::: Text to read :::
SUMMARY OF THE INVENTION

This invention is a Physically Unclonable Function (PUF) circuit design methodology for incorporating the PUF concept into a delay-insensitive asynchronous paradigm, more specifically, NULL Convention Logic (NCL), to generate a unique signature when the circuit is powered-on, thereby providing authentication or cryptographic key generation in commercial and government applications. Leveraging the hysteresis characteristic of NCL, Asynchronous RESET (ARES) PUF circuits exhibit advantages of both weak and strong PUFs adding little to no additional overhead while mitigating many known attacks.

An objective of this invention is to use asynchronous logic to avoid the drawback of traditional synchronous systems such as clock limitations and clock tree sy s Another objective of the invention is to take advantage of the randomized SUVs of

NCL gates to produce a PUF response. A further objective of the invention is to enhance NULL convention logic circuits with the implementation of additional routing to assist generating a useful PUF response. A still further objective of the invention is to increase PUF response uniqueness by providing a NULL convention asynchronous register with a feedback input device that allows for the selection of a feedback signal from a downstream circuit element or one or more alternate input signals, hereafter referred to as “primary inputs” (e.g., primary input 1, primary input 2, primary input 3) as one of the inputs to the NULL convention asynchronous register. The feedback input device may be a switching device such as a multiplexer, also referred to as MUX in this document. The feedback input device controls the feedback signal to increase PUF response uniqueness generated by the asynchronous register. An additional objective of the invention is to reduce potential PUF response bias in NULL convention logic circuits. Another objective of the invention is to implement observation points to observe output values of circuit elements, for example outputs values of asynchronous registers.
::: Extracted records :::
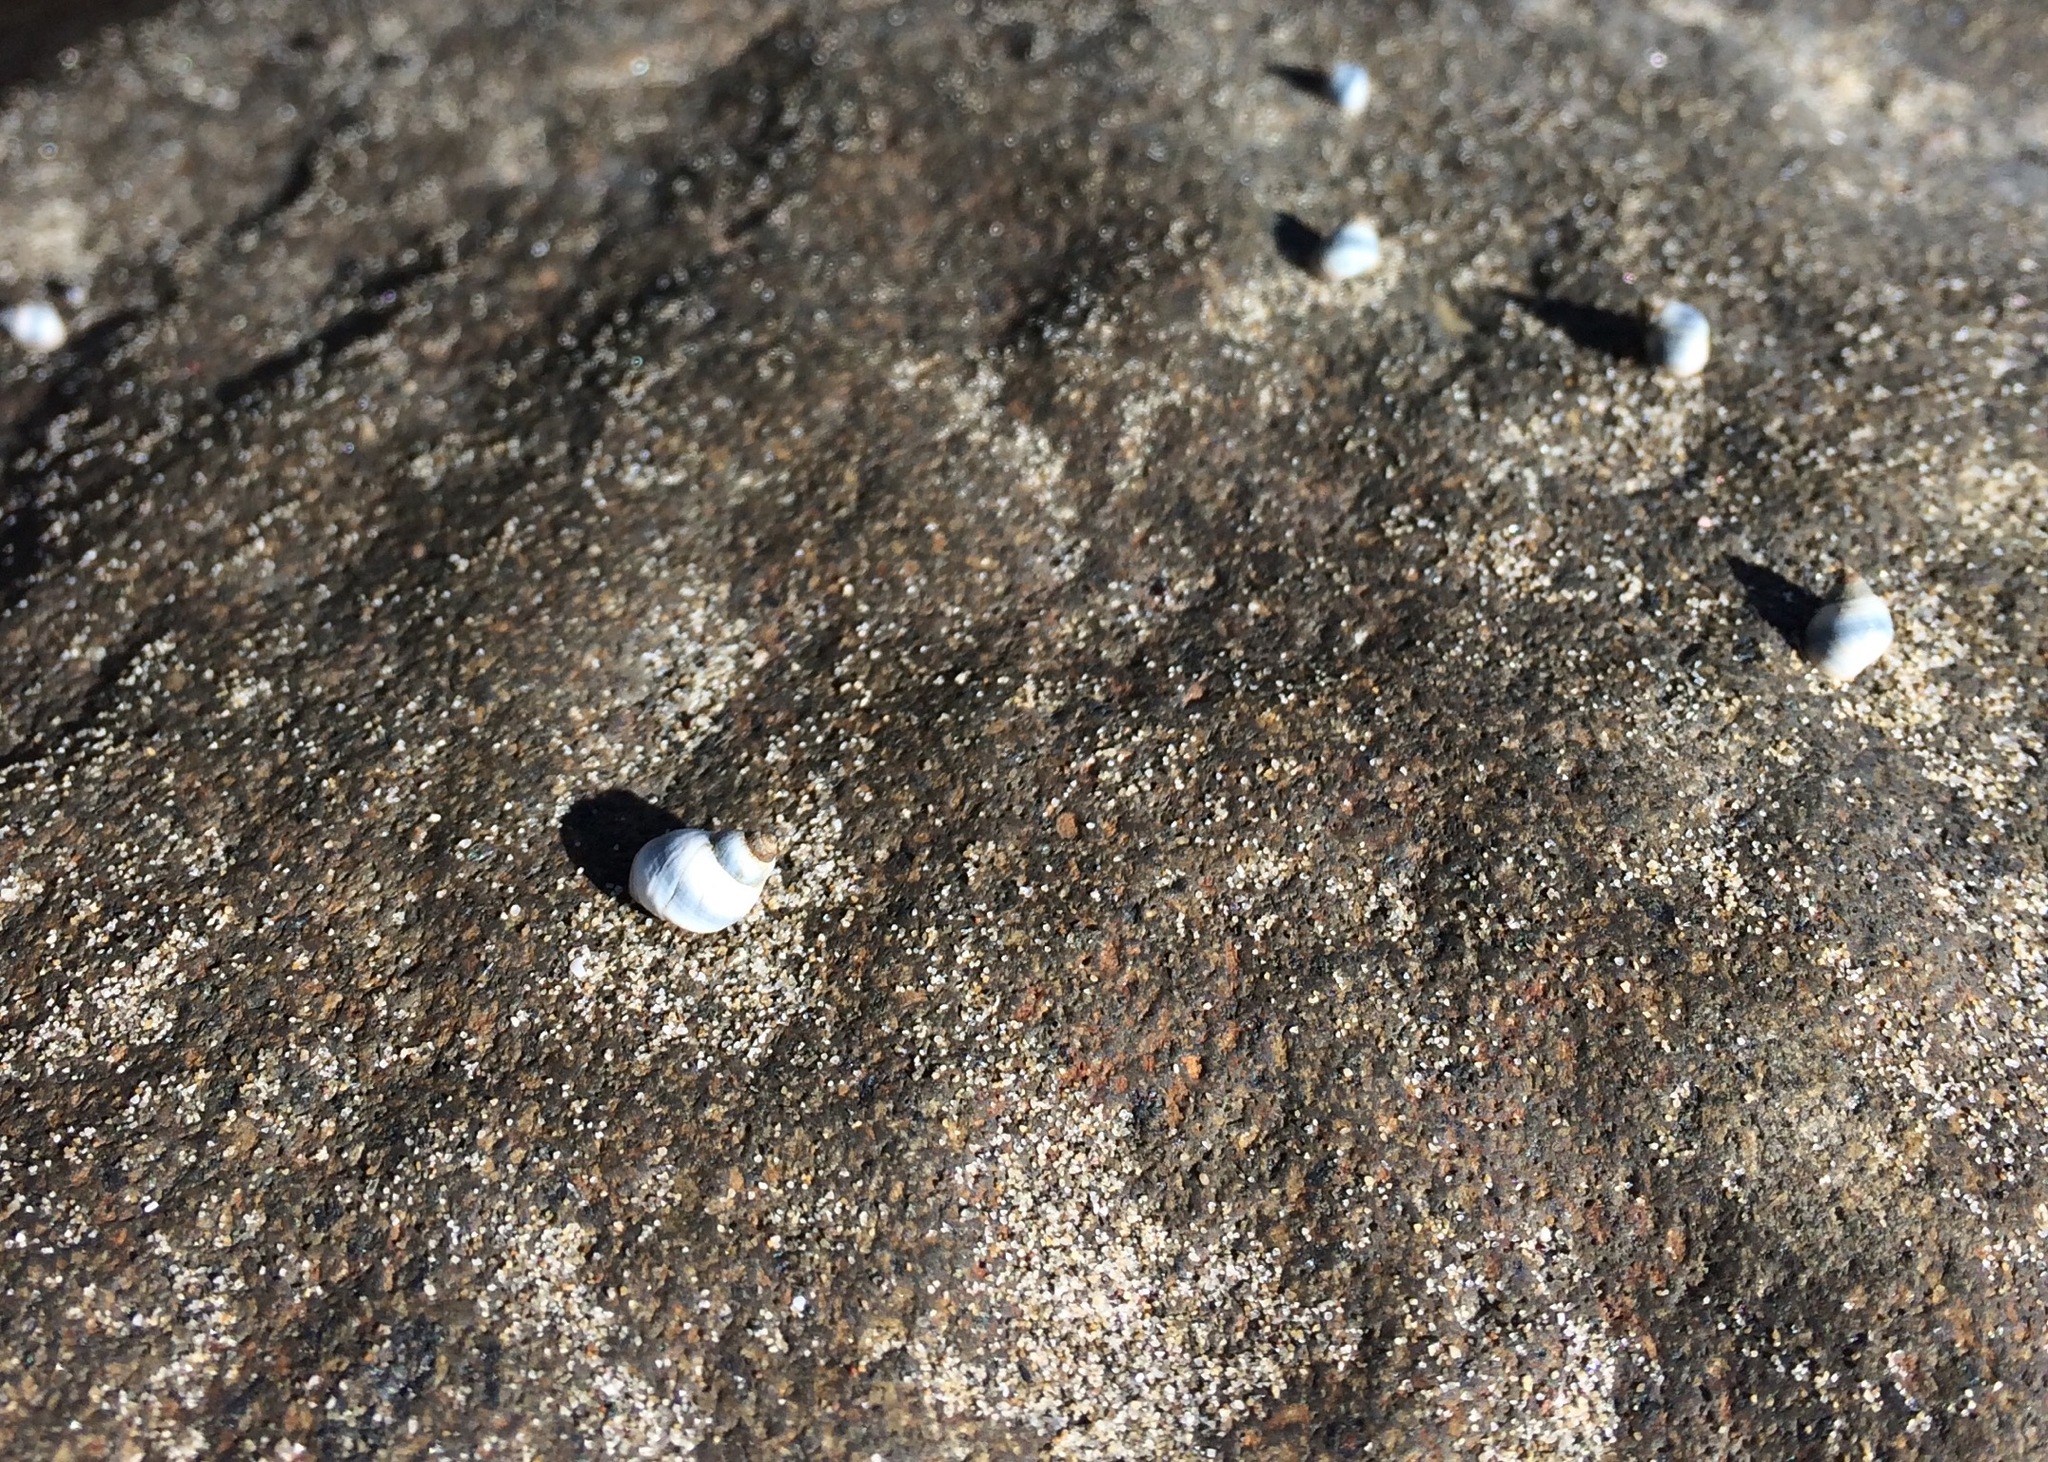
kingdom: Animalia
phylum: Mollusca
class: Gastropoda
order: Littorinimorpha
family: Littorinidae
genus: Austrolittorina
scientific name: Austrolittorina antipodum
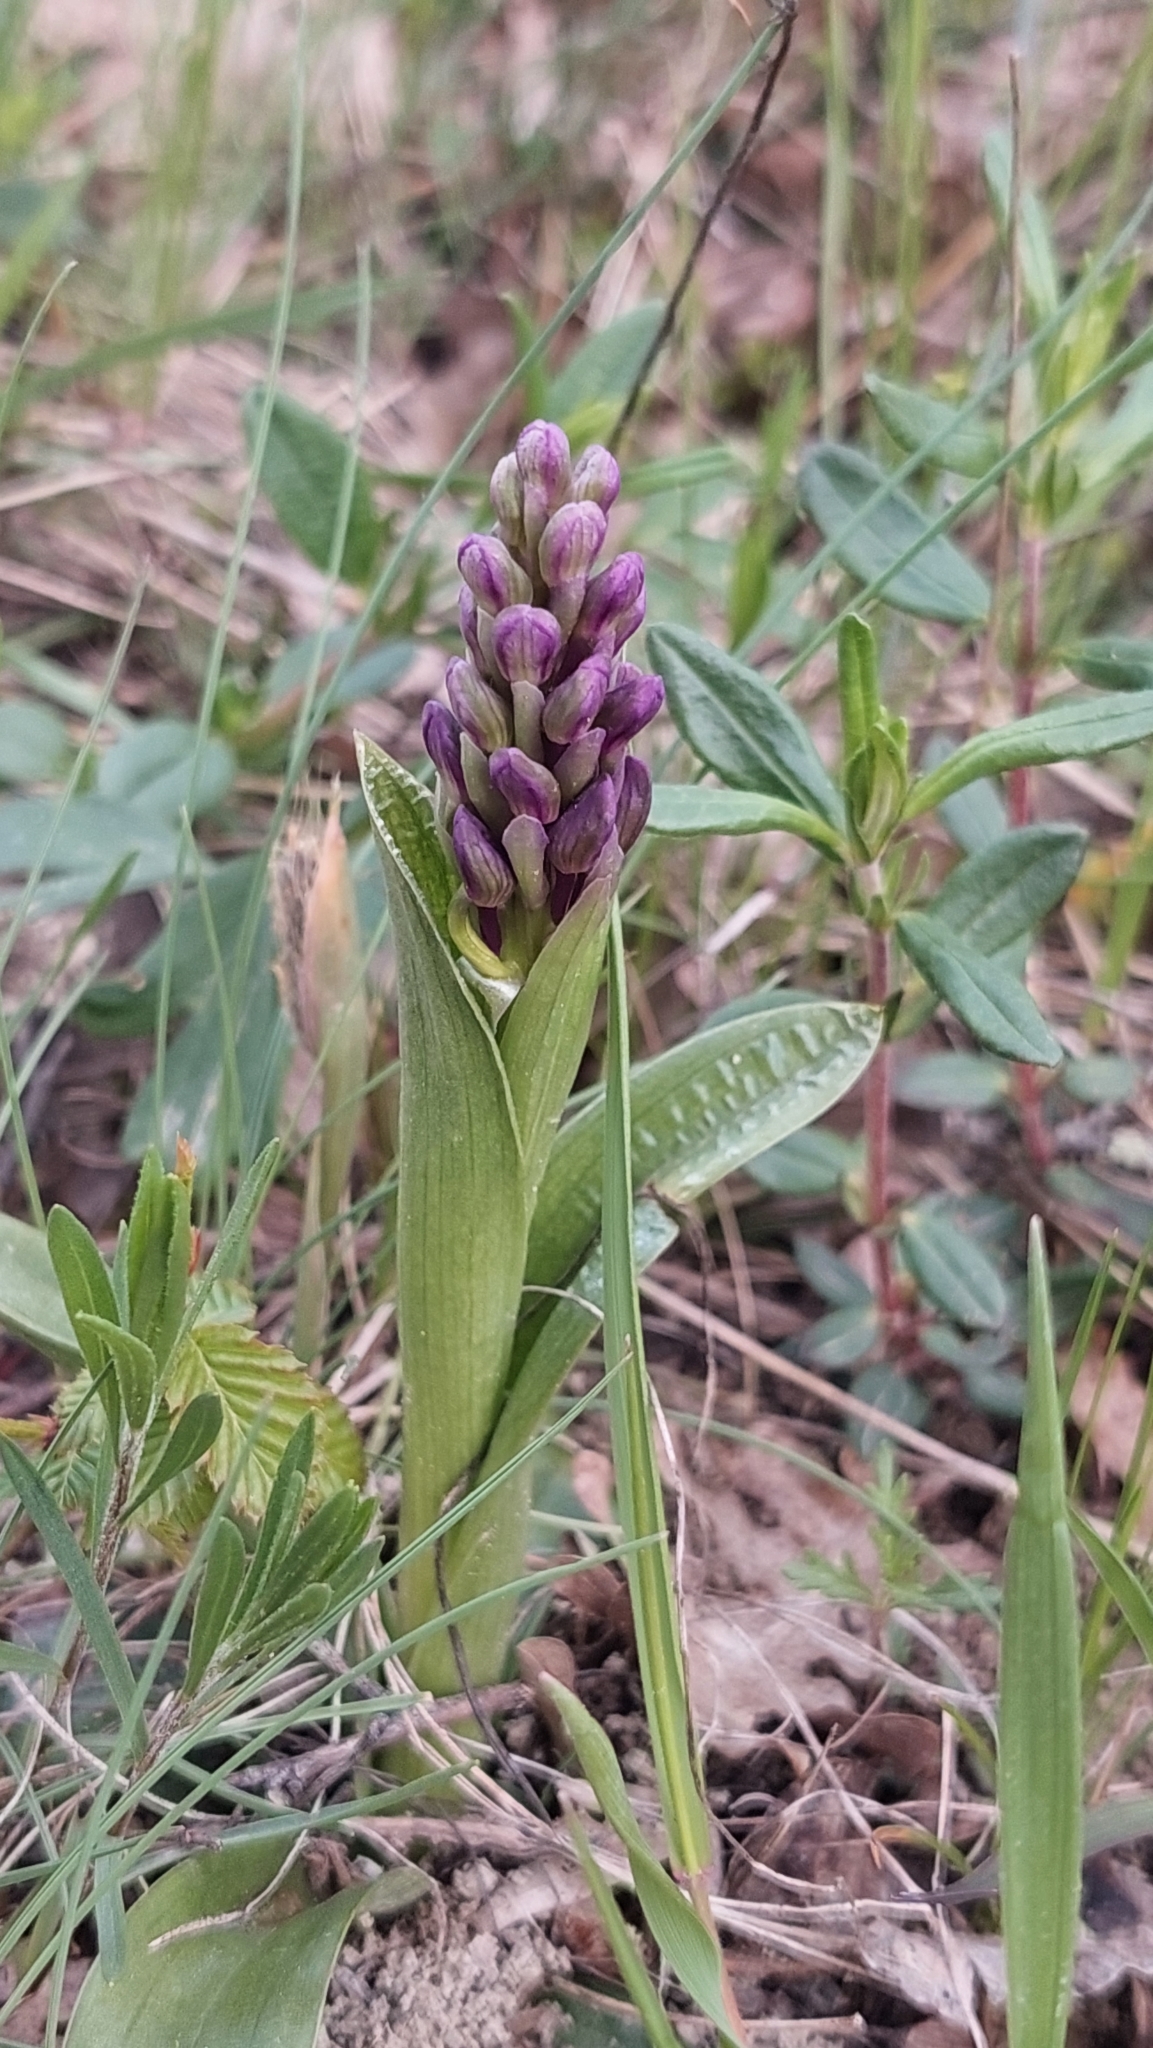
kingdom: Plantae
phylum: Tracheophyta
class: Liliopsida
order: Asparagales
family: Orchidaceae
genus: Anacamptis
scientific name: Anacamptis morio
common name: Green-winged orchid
:::
» Work required:
From the invention summary, pull out the passage that begins with the words "This invention is a" and ends after the words "many known attacks.". The rows are separate material and have nothing to do with the invention summary.

» Response to this exercise:
This invention is a Physically Unclonable Function (PUF) circuit design methodology for incorporating the PUF concept into a delay-insensitive asynchronous paradigm, more specifically, NULL Convention Logic (NCL), to generate a unique signature when the circuit is powered-on, thereby providing authentication or cryptographic key generation in commercial and government applications. Leveraging the hysteresis characteristic of NCL, Asynchronous RESET (ARES) PUF circuits exhibit advantages of both weak and strong PUFs adding little to no additional overhead while mitigating many known attacks.